Dataset excerpts:
[Start of Attachment]
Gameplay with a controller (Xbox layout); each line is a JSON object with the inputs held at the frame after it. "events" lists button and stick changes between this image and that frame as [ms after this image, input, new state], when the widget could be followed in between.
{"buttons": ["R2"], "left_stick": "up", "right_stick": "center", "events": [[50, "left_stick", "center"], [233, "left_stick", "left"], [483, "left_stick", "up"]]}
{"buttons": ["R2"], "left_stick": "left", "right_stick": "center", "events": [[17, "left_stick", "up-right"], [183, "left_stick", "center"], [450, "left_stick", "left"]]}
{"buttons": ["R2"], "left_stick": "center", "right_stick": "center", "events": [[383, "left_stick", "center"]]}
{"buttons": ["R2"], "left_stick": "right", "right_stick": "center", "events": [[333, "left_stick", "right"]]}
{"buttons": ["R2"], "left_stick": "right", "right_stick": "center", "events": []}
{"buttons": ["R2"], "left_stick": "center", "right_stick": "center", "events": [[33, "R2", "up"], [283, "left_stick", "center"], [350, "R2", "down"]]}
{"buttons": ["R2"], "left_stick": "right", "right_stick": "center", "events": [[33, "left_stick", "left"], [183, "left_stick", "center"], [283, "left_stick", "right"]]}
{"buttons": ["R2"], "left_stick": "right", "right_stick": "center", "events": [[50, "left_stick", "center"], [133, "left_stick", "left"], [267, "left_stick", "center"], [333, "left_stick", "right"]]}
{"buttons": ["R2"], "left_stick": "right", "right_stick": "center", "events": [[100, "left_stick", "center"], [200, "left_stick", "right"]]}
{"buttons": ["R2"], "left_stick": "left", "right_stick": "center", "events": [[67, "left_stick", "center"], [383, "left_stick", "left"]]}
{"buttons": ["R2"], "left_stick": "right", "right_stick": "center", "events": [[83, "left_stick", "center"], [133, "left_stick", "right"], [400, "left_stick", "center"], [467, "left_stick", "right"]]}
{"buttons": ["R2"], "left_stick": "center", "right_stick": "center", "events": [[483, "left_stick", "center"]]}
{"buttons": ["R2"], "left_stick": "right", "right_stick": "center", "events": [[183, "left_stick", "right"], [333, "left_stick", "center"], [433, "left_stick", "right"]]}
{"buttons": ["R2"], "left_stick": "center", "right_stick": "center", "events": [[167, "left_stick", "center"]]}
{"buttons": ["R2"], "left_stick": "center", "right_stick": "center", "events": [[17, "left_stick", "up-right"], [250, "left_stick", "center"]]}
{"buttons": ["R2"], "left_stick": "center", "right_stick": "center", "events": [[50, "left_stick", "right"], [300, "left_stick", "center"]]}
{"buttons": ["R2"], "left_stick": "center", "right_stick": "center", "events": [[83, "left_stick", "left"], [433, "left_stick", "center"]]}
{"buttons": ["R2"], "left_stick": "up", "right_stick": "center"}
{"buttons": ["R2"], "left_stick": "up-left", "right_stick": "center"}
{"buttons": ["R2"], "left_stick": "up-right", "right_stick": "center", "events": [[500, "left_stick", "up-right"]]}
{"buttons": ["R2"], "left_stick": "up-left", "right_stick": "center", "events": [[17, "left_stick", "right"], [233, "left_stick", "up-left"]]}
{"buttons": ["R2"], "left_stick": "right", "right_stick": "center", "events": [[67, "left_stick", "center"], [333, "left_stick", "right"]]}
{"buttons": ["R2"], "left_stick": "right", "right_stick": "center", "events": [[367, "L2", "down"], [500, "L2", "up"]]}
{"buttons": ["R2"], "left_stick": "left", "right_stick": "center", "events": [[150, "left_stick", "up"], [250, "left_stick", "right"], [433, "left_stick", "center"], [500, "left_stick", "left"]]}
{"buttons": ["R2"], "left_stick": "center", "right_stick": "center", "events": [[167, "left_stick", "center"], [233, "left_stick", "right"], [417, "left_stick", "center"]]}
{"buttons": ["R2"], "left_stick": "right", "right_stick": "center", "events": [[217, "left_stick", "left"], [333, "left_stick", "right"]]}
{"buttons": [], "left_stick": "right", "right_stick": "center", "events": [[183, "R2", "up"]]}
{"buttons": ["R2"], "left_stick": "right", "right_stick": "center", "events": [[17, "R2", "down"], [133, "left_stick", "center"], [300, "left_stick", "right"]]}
[End of Attachment]
What this task involves: Go line by line through the data and copy any that contain "down".

Written solution:
{"buttons": ["R2"], "left_stick": "center", "right_stick": "center", "events": [[33, "R2", "up"], [283, "left_stick", "center"], [350, "R2", "down"]]}
{"buttons": ["R2"], "left_stick": "right", "right_stick": "center", "events": [[367, "L2", "down"], [500, "L2", "up"]]}
{"buttons": ["R2"], "left_stick": "right", "right_stick": "center", "events": [[17, "R2", "down"], [133, "left_stick", "center"], [300, "left_stick", "right"]]}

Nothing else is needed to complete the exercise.